Just (Ad)D is a distributed streaming data pipeline for analyzing an ad performance in real-time to potentially add them onto websites that have high user traffic.
Advertisements are all about gaining user attention, which includes targeting the right consumers, at the right times, through the right channels. Therefore, optimizing user attention to improving conversion rates is crucial for advertisers.
For ease of deployment and to avoid gruesome network configurations with individual EC2 instances, this pipeline design utilizes managed services like Confluent cloud for Kafka cluster and AWS EMR for Spark cluster.
- Sample dataset is stored in an EC2 instance.
- In EC2, simulated messages are produced to page views and click event topics in Confluent Cloud which provides Kafka cluster as a service.

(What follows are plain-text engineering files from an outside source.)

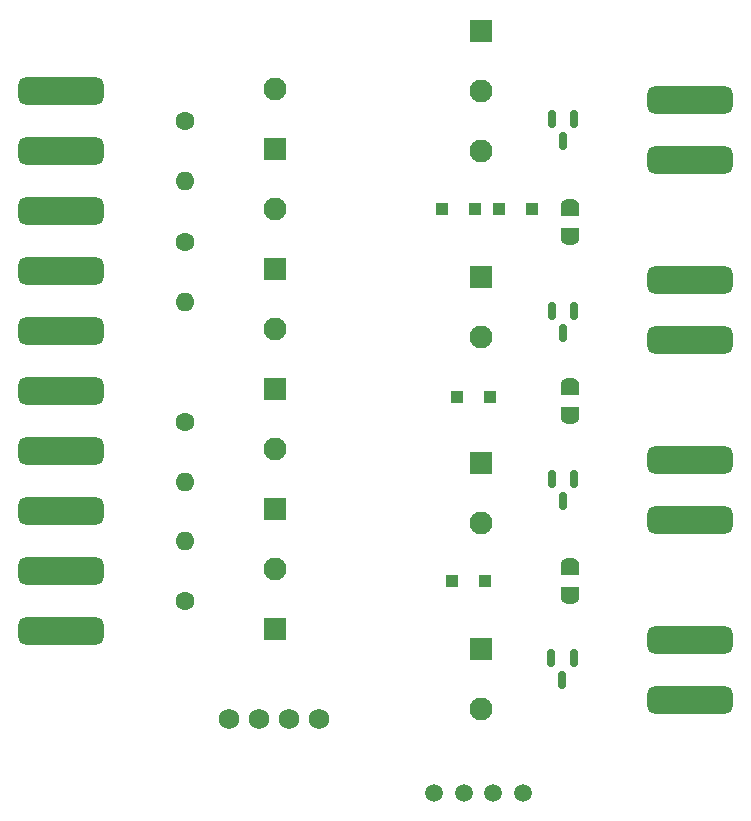
<source format=gbr>
%TF.GenerationSoftware,KiCad,Pcbnew,7.0.10*%
%TF.CreationDate,2024-07-21T07:40:16-04:00*%
%TF.ProjectId,12.1.1 - PLC Connector.kicad_pcb_appended,31322e31-2e31-4202-9d20-504c4320436f,rev?*%
%TF.SameCoordinates,Original*%
%TF.FileFunction,Soldermask,Top*%
%TF.FilePolarity,Negative*%
%FSLAX46Y46*%
G04 Gerber Fmt 4.6, Leading zero omitted, Abs format (unit mm)*
G04 Created by KiCad (PCBNEW 7.0.10) date 2024-07-21 07:40:16*
%MOMM*%
%LPD*%
G01*
G04 APERTURE LIST*
G04 Aperture macros list*
%AMRoundRect*
0 Rectangle with rounded corners*
0 $1 Rounding radius*
0 $2 $3 $4 $5 $6 $7 $8 $9 X,Y pos of 4 corners*
0 Add a 4 corners polygon primitive as box body*
4,1,4,$2,$3,$4,$5,$6,$7,$8,$9,$2,$3,0*
0 Add four circle primitives for the rounded corners*
1,1,$1+$1,$2,$3*
1,1,$1+$1,$4,$5*
1,1,$1+$1,$6,$7*
1,1,$1+$1,$8,$9*
0 Add four rect primitives between the rounded corners*
20,1,$1+$1,$2,$3,$4,$5,0*
20,1,$1+$1,$4,$5,$6,$7,0*
20,1,$1+$1,$6,$7,$8,$9,0*
20,1,$1+$1,$8,$9,$2,$3,0*%
%AMFreePoly0*
4,1,19,0.750000,-0.750000,-0.200000,-0.750000,-0.200000,-0.744911,-0.221157,-0.744911,-0.357708,-0.704816,-0.477430,-0.627875,-0.570627,-0.520320,-0.629746,-0.390866,-0.650000,-0.250000,-0.650000,0.250000,-0.629746,0.390866,-0.570627,0.520320,-0.477430,0.627875,-0.357708,0.704816,-0.221157,0.744911,-0.200000,0.744911,-0.200000,0.750000,0.750000,0.750000,0.750000,-0.750000,0.750000,-0.750000,
$1*%
%AMFreePoly1*
4,1,19,0.200000,0.744911,0.221157,0.744911,0.357708,0.704816,0.477430,0.627875,0.570627,0.520320,0.629746,0.390866,0.650000,0.250000,0.650000,-0.250000,0.629746,-0.390866,0.570627,-0.520320,0.477430,-0.627875,0.357708,-0.704816,0.221157,-0.744911,0.200000,-0.744911,0.200000,-0.750000,-0.750000,-0.750000,-0.750000,0.750000,0.200000,0.750000,0.200000,0.744911,0.200000,0.744911,
$1*%
G04 Aperture macros list end*
%ADD10RoundRect,0.572500X-3.045750X-0.572500X3.045750X-0.572500X3.045750X0.572500X-3.045750X0.572500X0*%
%ADD11R,1.950000X1.950000*%
%ADD12C,1.950000*%
%ADD13C,1.600000*%
%ADD14O,1.600000X1.600000*%
%ADD15C,1.752600*%
%ADD16FreePoly0,270.000000*%
%ADD17FreePoly1,270.000000*%
%ADD18RoundRect,0.572500X3.045750X0.572500X-3.045750X0.572500X-3.045750X-0.572500X3.045750X-0.572500X0*%
%ADD19RoundRect,0.150000X-0.150000X0.587500X-0.150000X-0.587500X0.150000X-0.587500X0.150000X0.587500X0*%
%ADD20RoundRect,0.250000X0.300000X0.300000X-0.300000X0.300000X-0.300000X-0.300000X0.300000X-0.300000X0*%
%ADD21RoundRect,0.250000X-0.300000X-0.300000X0.300000X-0.300000X0.300000X0.300000X-0.300000X0.300000X0*%
%ADD22C,1.498600*%
G04 APERTURE END LIST*
D10*
%TO.C,J104*%
X135151345Y-118127303D03*
%TD*%
D11*
%TO.C,J124*%
X153289000Y-107823000D03*
D12*
X153289000Y-102743000D03*
%TD*%
D10*
%TO.C,J106*%
X135163477Y-107967303D03*
%TD*%
D13*
%TO.C,R104*%
X145669000Y-85140000D03*
D14*
X145669000Y-90220000D03*
%TD*%
D11*
%TO.C,J122*%
X153289000Y-117983000D03*
D12*
X153289000Y-112903000D03*
%TD*%
D10*
%TO.C,J116*%
X135136683Y-97794563D03*
%TD*%
%TO.C,J115*%
X135122779Y-102890324D03*
%TD*%
D13*
%TO.C,R101*%
X145669000Y-125730000D03*
D14*
X145669000Y-120650000D03*
%TD*%
D15*
%TO.C,J126*%
X149352000Y-135763000D03*
X151892000Y-135763000D03*
X154432000Y-135763000D03*
X156972000Y-135763000D03*
%TD*%
D13*
%TO.C,R102*%
X145669000Y-110617000D03*
D14*
X145669000Y-115697000D03*
%TD*%
D13*
%TO.C,R103*%
X145669000Y-95377000D03*
D14*
X145669000Y-100457000D03*
%TD*%
D10*
%TO.C,J111*%
X135137522Y-123198869D03*
%TD*%
%TO.C,J110*%
X135154366Y-128271547D03*
%TD*%
D11*
%TO.C,J125*%
X153289000Y-97663000D03*
D12*
X153289000Y-92583000D03*
%TD*%
D10*
%TO.C,J120*%
X135177543Y-87647303D03*
%TD*%
D11*
%TO.C,J123*%
X153289000Y-87503000D03*
D12*
X153289000Y-82423000D03*
%TD*%
D11*
%TO.C,J118*%
X153289000Y-128143000D03*
D12*
X153289000Y-123063000D03*
%TD*%
D10*
%TO.C,J121*%
X135132736Y-82570977D03*
%TD*%
%TO.C,J117*%
X135154679Y-92741803D03*
%TD*%
%TO.C,J113*%
X135134275Y-113048173D03*
%TD*%
D16*
%TO.C,JP101*%
X178278225Y-92426462D03*
D17*
X178278225Y-94926462D03*
%TD*%
D18*
%TO.C,J108*%
X188422864Y-134127111D03*
%TD*%
D19*
%TO.C,D105*%
X178556856Y-130561113D03*
X176656856Y-130561113D03*
X177606856Y-132436113D03*
%TD*%
%TO.C,D106*%
X178584225Y-115455962D03*
X176684225Y-115455962D03*
X177634225Y-117330962D03*
%TD*%
D18*
%TO.C,J105*%
X188434462Y-98547442D03*
%TD*%
D20*
%TO.C,D101*%
X171475225Y-108458462D03*
X168675225Y-108458462D03*
%TD*%
D18*
%TO.C,J101*%
X188428553Y-129047523D03*
%TD*%
%TO.C,J109*%
X188439959Y-83312463D03*
%TD*%
D21*
%TO.C,D104*%
X167402225Y-92583462D03*
X170202225Y-92583462D03*
%TD*%
D18*
%TO.C,J115*%
X188435157Y-113791922D03*
%TD*%
D19*
%TO.C,D108*%
X178584225Y-101170962D03*
X176684225Y-101170962D03*
X177634225Y-103045962D03*
%TD*%
D18*
%TO.C,J106*%
X188444026Y-103639993D03*
%TD*%
D11*
%TO.C,J118*%
X170710225Y-98298462D03*
D12*
X170710225Y-103378462D03*
%TD*%
D19*
%TO.C,D107*%
X178584225Y-84963462D03*
X176684225Y-84963462D03*
X177634225Y-86838462D03*
%TD*%
D18*
%TO.C,J110*%
X188437513Y-88401010D03*
%TD*%
D11*
%TO.C,J120*%
X170710225Y-114046462D03*
D12*
X170710225Y-119126462D03*
%TD*%
D16*
%TO.C,JP103*%
X178278225Y-122826462D03*
D17*
X178278225Y-125326462D03*
%TD*%
D20*
%TO.C,D103*%
X175031225Y-92583462D03*
X172231225Y-92583462D03*
%TD*%
D16*
%TO.C,JP102*%
X178278225Y-107576462D03*
D17*
X178278225Y-110076462D03*
%TD*%
D20*
%TO.C,D102*%
X171094225Y-124079462D03*
X168294225Y-124079462D03*
%TD*%
D11*
%TO.C,J117*%
X170710225Y-77470462D03*
D12*
X170710225Y-82550462D03*
X170710225Y-87630462D03*
%TD*%
D18*
%TO.C,J114*%
X188438530Y-118872462D03*
%TD*%
D11*
%TO.C,J119*%
X170710225Y-129794462D03*
D12*
X170710225Y-134874462D03*
%TD*%
D22*
%TO.C,J122*%
X174266225Y-141986462D03*
X171766225Y-141986462D03*
X169266225Y-141986462D03*
X166766225Y-141986462D03*
%TD*%
M02*

</source>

- The messages are consumed by Spark to process the stream of messages.
- Two main calculations:
Counting the number of clicks/views for each advertisement within the event-time window
Top 3 websites with user surge from which platform(Mobile/Tablet/Desktop) and source (Internal/Social/Search) - Windowing and watermark usages are demonstrated to handle late or out of order data.
- Each stream processed data is stored in MySQL database with timestamp.
- The continuous update on to the dB is queried and visualized on to live dashboard built using Plotly Dash.
A subset of Outbrain Click Prediction Kaggle dataset
Just-Ad-D/
├── dash_frontend
│ └── app.py
├── kafka_clicks.sh
├── kafka_ingestion
│ ├── ccloud_lib.py
│ ├── producer.py
│ ├── pvproducer.py
├── kafka_pv.sh
├── LICENSE
├── README.md
├── sparkjob_clicks.sh
├── sparkjob_pv.sh
├── spark_processing
│ ├── kafspar2.py
│ └── pvkafspar2.py